This past Saturday was World's Fair at AUP, aka another AUP offering that enables kids to blow off all the steam that we're supposed to be suppressing due to all of our "stress" from our classes. Heh.
But aside from that, it was also another way for AUP to take advantage of the cultural hub that is their little community and expand the cultural horizons of its students. While I must admit that AUP students already have the advantage over NU and probably most American campuses with regards to their vast knowledge/acceptance/general interest in other cultures, I still find it amazing that AUP takes their cultural promotions so seriously. It's definitely something that not many American universities can successfully pull off, and I'm really happy that I have the opportunity to experience, albeit for a short time.
Back to World's Fair. For those of you who don't know what World's Fair: AUP style is, it's an afternoon in which any or all of the countries from which AUP students hail (some 100 different countries in all)can have a table where they can present their country through food, drink, photos, and the like. Most tables tapped into the AUP norm and elected to present whichever alcohol and mixed drinks are most common to their country while others also went the extra mile and prepared several dishes for us to munch on as well.
Something that I found particularly interesting what the number of regional stereotypes that were apparent as I moved from table to table. For example, the Balkan countries decided to team up to create a former-soviet-block super nation. What did they present? Loooooots of grain alcohol, most of which they made themselves. The English table? Beer and cadbury chocolates, further proving that the Brits don't have any decent cuisine. The Colombians, Peruvian, Chileans, and Argentinians all showed up at the Fair at noon already hammered, and by about 1pm, were all chanting their respective countries' futbol anthems. Same went for the Spaniards. Oh, and the American table? Sloppy joes, and a beer bong. Yep, that's America, folks. Even from the American perspective.
All-in-all, World's Fair is probably the greatest thing ever invented. For someone like me, who enjoys learning about new cultures through food and drink most of all, I was certainly in heaven.

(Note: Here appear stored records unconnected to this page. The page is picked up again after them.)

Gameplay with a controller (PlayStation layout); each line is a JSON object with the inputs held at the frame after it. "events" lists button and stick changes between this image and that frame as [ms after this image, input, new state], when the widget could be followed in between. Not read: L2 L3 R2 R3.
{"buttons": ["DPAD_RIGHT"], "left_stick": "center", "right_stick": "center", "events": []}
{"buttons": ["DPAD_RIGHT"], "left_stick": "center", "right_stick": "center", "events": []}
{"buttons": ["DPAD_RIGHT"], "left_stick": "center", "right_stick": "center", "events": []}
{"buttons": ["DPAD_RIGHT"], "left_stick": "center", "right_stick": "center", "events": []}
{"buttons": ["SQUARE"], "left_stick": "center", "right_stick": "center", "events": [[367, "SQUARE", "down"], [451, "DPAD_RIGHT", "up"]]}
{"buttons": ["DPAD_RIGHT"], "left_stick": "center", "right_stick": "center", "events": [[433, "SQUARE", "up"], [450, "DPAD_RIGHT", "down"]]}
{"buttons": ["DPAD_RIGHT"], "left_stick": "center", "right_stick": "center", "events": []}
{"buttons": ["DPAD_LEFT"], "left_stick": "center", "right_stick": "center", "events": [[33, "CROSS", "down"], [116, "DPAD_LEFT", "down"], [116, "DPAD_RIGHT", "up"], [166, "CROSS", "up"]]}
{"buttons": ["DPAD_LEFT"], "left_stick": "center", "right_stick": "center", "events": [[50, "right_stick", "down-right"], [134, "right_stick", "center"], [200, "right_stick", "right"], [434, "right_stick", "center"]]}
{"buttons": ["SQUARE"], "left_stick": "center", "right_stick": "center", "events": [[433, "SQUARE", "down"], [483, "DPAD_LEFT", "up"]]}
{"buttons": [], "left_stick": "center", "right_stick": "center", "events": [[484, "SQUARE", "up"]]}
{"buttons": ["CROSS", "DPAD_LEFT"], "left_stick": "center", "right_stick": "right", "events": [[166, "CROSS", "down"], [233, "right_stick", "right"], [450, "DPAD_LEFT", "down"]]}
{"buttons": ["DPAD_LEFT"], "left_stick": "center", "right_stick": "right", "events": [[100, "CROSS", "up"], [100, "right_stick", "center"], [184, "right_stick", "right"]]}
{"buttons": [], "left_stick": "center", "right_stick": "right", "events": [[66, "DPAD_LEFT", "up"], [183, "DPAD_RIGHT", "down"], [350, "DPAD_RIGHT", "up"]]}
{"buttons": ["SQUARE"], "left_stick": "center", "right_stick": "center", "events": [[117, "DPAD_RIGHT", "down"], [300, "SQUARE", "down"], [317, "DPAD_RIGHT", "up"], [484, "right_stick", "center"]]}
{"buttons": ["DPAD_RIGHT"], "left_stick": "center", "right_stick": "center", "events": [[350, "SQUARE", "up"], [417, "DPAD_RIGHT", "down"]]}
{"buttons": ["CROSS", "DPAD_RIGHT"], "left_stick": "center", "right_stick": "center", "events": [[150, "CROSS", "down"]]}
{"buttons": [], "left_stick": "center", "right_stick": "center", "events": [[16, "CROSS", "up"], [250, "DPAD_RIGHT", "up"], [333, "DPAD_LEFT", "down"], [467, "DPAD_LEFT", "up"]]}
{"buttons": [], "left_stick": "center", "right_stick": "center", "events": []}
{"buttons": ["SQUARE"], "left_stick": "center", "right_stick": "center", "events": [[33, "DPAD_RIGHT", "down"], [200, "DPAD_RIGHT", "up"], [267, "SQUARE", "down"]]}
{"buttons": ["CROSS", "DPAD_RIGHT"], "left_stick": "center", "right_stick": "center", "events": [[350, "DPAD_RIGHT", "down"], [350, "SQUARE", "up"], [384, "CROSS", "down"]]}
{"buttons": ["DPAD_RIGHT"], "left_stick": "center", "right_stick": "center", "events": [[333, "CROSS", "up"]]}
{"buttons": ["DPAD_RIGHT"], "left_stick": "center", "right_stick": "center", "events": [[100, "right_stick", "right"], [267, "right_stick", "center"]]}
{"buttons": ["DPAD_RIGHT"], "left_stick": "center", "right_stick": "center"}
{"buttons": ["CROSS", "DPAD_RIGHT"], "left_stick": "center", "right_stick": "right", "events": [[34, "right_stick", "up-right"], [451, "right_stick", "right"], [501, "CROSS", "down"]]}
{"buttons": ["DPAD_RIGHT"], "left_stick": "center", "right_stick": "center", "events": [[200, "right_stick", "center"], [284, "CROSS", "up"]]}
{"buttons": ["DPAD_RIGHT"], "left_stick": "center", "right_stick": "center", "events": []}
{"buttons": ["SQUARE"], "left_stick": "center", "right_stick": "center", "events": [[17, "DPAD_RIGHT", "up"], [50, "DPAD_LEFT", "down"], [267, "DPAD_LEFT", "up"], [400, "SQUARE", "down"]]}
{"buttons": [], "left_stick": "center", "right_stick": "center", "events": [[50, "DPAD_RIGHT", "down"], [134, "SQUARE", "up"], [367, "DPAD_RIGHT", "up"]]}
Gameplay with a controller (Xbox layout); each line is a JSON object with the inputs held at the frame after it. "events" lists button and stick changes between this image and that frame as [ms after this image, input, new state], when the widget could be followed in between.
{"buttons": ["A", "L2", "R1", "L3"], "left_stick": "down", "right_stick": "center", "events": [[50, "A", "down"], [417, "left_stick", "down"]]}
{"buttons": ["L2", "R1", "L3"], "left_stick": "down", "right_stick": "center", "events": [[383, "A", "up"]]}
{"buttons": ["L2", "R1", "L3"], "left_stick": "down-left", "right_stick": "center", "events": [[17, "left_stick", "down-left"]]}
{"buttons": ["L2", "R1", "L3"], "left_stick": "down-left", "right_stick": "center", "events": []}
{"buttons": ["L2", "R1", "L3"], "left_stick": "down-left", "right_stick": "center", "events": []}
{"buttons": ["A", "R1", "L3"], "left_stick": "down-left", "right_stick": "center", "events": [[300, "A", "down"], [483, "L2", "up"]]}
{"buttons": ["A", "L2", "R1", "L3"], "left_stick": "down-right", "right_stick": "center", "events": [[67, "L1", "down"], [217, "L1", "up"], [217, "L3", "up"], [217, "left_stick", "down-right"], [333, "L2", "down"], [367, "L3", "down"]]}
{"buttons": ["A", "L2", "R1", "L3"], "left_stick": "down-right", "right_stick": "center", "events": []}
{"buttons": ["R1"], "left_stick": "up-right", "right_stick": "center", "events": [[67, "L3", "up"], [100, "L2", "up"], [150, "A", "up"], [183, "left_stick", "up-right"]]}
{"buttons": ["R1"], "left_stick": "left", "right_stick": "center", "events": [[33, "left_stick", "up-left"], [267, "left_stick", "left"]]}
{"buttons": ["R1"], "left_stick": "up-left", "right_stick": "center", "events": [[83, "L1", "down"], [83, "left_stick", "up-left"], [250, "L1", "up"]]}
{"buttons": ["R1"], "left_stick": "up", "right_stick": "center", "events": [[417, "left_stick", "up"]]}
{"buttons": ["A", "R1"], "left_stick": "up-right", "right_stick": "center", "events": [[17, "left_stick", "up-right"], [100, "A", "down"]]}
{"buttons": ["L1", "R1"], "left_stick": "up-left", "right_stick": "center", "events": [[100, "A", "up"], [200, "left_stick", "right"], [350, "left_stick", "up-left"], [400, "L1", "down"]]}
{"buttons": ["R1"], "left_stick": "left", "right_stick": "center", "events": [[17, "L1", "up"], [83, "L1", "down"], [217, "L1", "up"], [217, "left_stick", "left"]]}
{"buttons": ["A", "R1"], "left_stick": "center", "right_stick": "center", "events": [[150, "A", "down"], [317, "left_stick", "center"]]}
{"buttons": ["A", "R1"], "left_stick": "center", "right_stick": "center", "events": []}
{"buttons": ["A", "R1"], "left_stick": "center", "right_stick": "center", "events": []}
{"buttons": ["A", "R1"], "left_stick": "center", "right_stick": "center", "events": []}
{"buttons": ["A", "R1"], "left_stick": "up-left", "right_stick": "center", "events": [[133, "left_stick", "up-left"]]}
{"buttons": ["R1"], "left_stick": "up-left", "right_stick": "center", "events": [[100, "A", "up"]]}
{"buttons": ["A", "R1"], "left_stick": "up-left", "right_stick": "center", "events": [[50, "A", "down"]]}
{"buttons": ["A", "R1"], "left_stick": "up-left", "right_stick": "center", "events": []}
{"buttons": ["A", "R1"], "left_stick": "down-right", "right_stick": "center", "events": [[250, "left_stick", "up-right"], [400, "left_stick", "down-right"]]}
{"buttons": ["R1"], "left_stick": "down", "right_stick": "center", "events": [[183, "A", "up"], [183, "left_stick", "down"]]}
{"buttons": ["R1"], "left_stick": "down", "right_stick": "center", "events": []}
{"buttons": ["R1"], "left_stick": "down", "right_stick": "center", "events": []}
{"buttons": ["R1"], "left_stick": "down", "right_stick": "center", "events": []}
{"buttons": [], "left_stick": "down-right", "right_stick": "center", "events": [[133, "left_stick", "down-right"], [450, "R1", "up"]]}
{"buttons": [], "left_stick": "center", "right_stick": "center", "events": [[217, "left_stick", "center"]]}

I wish I had pictures to share, but once again I got caught up in the doing and forgot to pictorially document for prosperity. I'll be kicking myself in the future, for sure, for not taking any pictures of the Fair itself (I'm not counting the photos I took of the after-party/general shenanigans at the Champs de Mars because I don't think anyone should see the craziness that occurred there, haha), but I guess that's how things go sometimes, right?